Despite the Cuba-referencing name, HOTH's tees represent with a kind of Pan-Latin system of graphemes, including a map of the U.S. labeled "Estados Unidos" but made up of Spain, Portugal, and the countries of South America; and The Bitch's favorite, the look-twice-to-figure-it-out pun of a tilde placed over an orange traffic cone.

"To us, Nintendo is just as much a part of our culture as rice and beans," says Rodriguez of his visual shorthand. Check out the shirts at www.havanaonthehudson.com; they're also available at Tinta y Café and Yvonne & Angelina in Miami.

Chocolate City

The Bitch scored her golden ticket and was filled with jittery sugar-rush excitement when she arrived at the Museum of Discovery and Science Blockbuster IMAX Theater in Fort Lauderdale this past Sunday afternoon. Though she personally despises white, dark, and milk chocolate, this scavenging pup would have been happy to score a plate of fruit, marshmallows, and pretzels while bypassing the sinful flow of the cocoa fountain. But while prepared for a mad crunch of sticky-fingered children leaving fudgy handprints on her fur as they scrambled for free candy, she did not expect to be shoved around and hollered at by adults who were more concerned with mimicking Augustus Gloop by shoveling free food into their backpacks than on the whereabouts of their young charges.

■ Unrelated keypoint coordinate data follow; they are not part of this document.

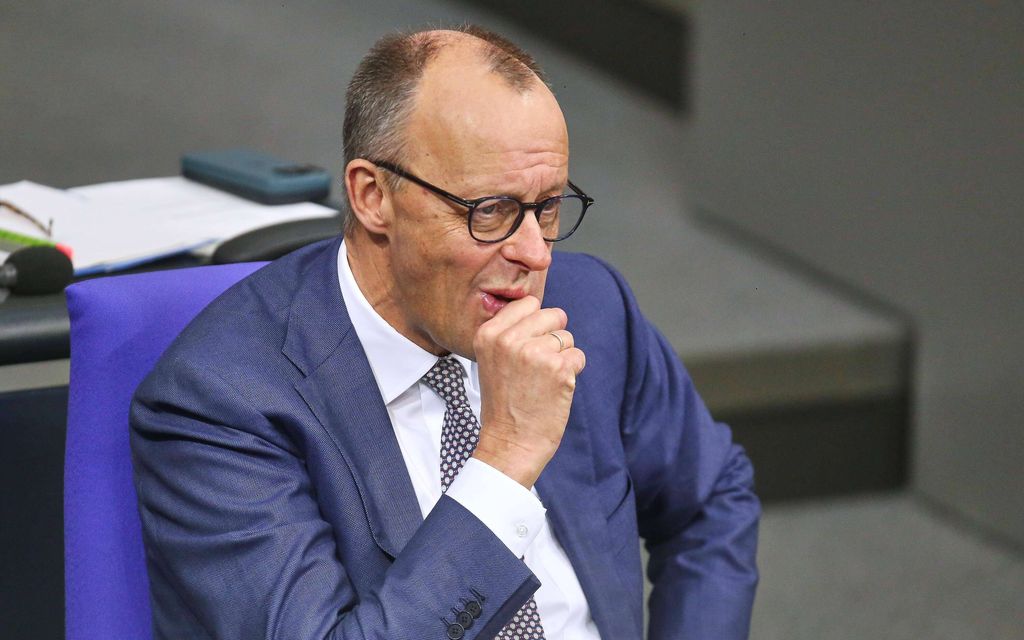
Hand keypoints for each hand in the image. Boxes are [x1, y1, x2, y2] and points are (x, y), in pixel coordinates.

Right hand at [471, 296, 585, 487]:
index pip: (528, 303)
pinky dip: (572, 372)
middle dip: (552, 337)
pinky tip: (554, 389)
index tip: (527, 346)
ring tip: (542, 380)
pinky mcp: (558, 368)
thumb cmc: (505, 402)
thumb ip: (510, 331)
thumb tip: (538, 307)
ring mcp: (534, 353)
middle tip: (538, 366)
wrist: (510, 443)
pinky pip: (578, 355)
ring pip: (567, 337)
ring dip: (562, 357)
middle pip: (552, 315)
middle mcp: (508, 339)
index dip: (536, 323)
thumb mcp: (491, 359)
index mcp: (488, 334)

In line for the movie itself, The Bitch was merely a pylon for the snaking line, as more pushy parents pulled their offspring ahead of the cowering canine -- whose tail had already been stepped on twice -- with total disregard for common movie theater etiquette.

"Excuse me!" shrieked a Violet Beauregarde-like voice charging from behind. "I need to get to my husband!" The Bitch tried to shuffle her paws out of the way, but the shrill woman with skunk-striped highlights and platform espadrilles stomped on, leaving a perfect impression of "Candies" on The Bitch's smashed appendage. She then yelled at the next person in line: "Are you going to sit down, or are you just going to stand there?!?!" managing theatrically to block the flow of traffic.

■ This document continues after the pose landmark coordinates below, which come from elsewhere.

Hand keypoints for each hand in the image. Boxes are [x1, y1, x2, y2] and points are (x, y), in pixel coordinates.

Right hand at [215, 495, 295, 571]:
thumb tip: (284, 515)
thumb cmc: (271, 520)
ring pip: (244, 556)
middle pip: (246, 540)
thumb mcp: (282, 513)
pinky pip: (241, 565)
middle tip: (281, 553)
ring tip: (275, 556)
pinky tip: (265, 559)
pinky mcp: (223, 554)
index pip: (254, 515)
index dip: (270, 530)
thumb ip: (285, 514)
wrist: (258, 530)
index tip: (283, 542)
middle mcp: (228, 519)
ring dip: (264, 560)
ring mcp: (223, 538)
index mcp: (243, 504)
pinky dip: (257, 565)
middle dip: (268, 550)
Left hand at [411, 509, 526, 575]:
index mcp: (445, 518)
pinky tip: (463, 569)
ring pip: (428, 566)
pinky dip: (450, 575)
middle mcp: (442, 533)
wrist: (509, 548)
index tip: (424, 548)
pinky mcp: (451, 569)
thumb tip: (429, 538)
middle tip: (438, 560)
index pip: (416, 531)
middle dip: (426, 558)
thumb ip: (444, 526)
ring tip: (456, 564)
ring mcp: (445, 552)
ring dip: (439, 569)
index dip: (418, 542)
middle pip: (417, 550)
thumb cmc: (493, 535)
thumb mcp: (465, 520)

When The Bitch finally was able to procure a seat near the center of the second row -- close enough for Mike Teavee but far away from the crazy-actin' parents who plowed their way to the back rows -- she overheard two Cocoon VI: A Ruckus at the Early Bird Buffet-age women next to her complaining about the aggressive seat-saving.

"They're like animals," one said.

"Beasts," her friend agreed.

"So, where are the 3-D glasses?" the pair leaned over to ask The Bitch, who was sad to report that, um, this film isn't in 3-D.

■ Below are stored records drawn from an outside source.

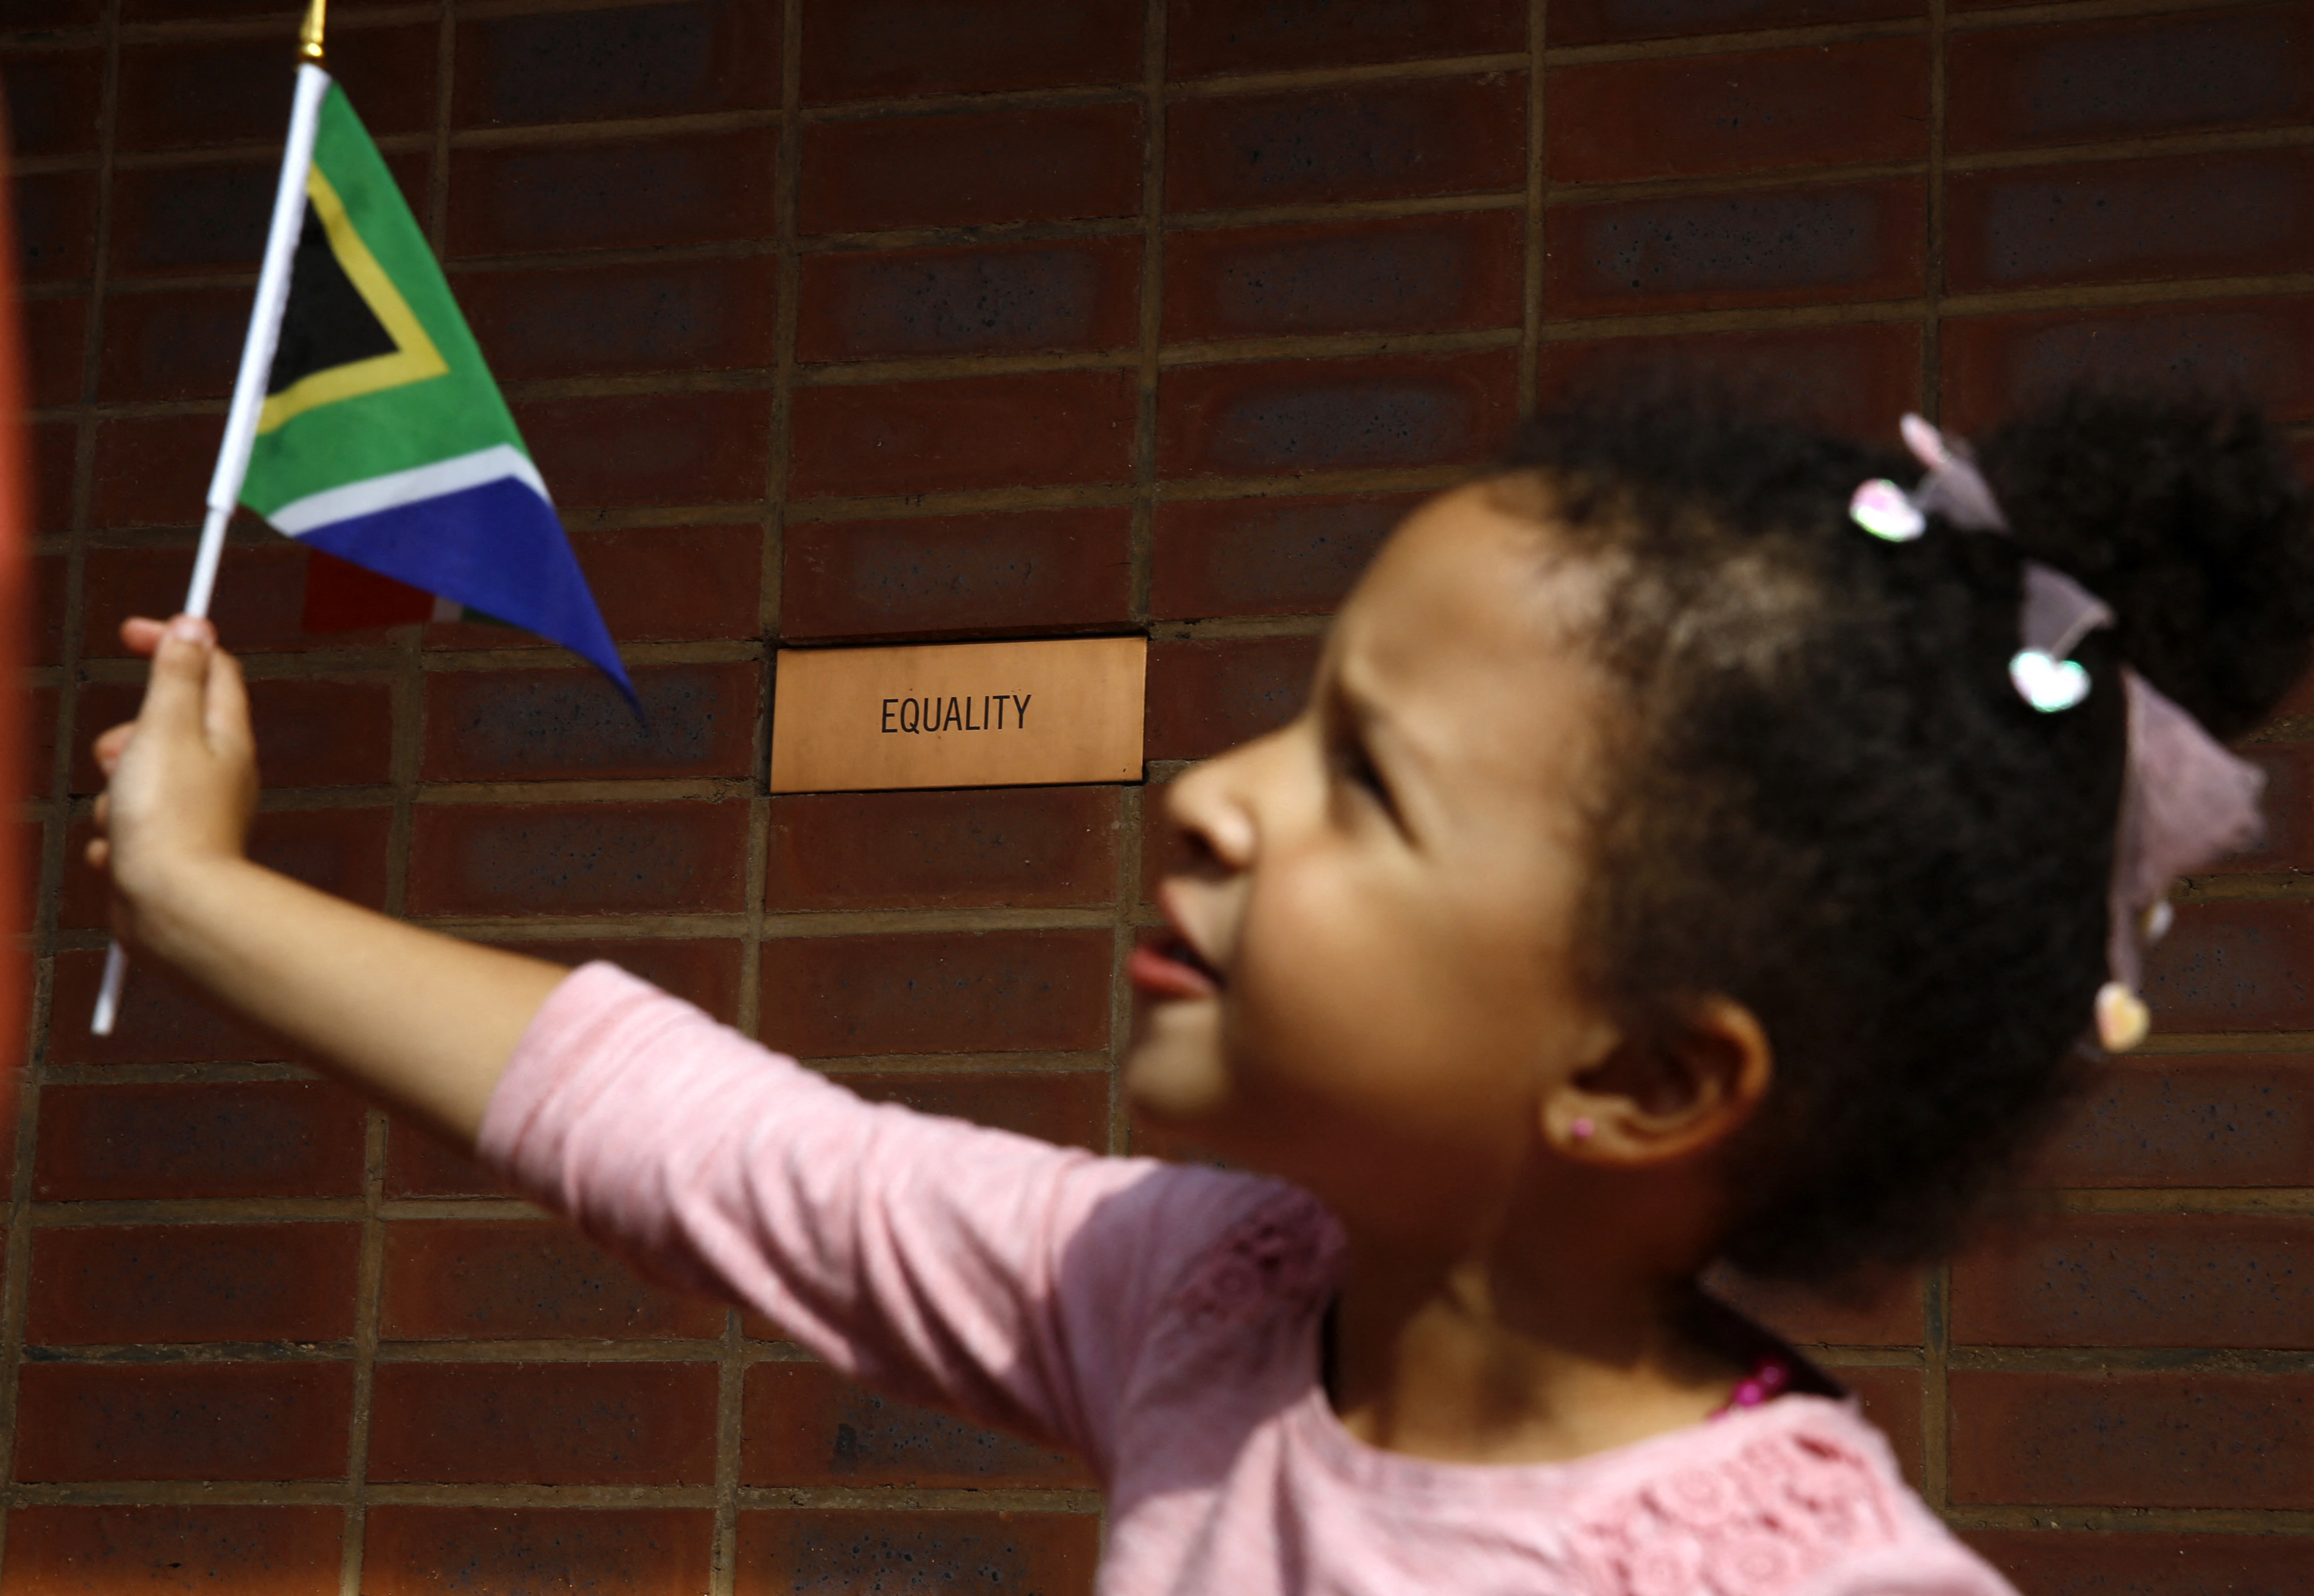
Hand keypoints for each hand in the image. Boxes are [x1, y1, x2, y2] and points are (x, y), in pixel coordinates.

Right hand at [87, 615, 260, 946]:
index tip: (130, 631)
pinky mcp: (170, 853)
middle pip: (161, 728)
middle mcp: (219, 774)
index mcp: (227, 738)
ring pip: (132, 782)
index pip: (212, 668)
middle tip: (119, 759)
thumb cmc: (168, 819)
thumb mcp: (166, 729)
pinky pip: (125, 831)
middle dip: (123, 737)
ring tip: (123, 820)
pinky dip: (113, 839)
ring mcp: (194, 815)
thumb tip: (195, 626)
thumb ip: (177, 677)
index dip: (173, 641)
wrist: (172, 910)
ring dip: (112, 797)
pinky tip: (121, 855)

"Are you kidding? And we drove all this way? We could have just gone to the regular theater," the first woman huffed to her friend as she swatted her on the arm. "Florence, you never get anything right. Just wait until I tell Johnny [presumably not Depp] about this."

But once the film began, all were blown away by the giant screen filled with Tim Burton's magical images. "Wow," Florence whispered. "It feels like it's in 3-D."

Like a Triangle with Two Sides

The Bitch and some of her lupine brethren were howling at the moon from Nocturnal's rooftop lounge when she noticed the absence of lovable nightclub promoter Tommy Pooch and his crew. Perplexed as to the whereabouts of the king of the velvet rope, who has been a Saturday standard during the club's short history, she pawed her cell phone and dialed her Poochy pal. "We haven't been there in weeks," Pooch growled. "They have $15 million to build their club, but they don't have a dime to pay their promoters." The acrimony began when the promoters arranged to bring down photographer and Rize director David LaChapelle for an exhibition and covered all of his expenses. Nocturnal then abruptly pulled the plug on that event, opting instead to invite DJ Jazzy Jeff to the decks. "Jazzy Jeff," said Pooch with utter disdain, "didn't even show up."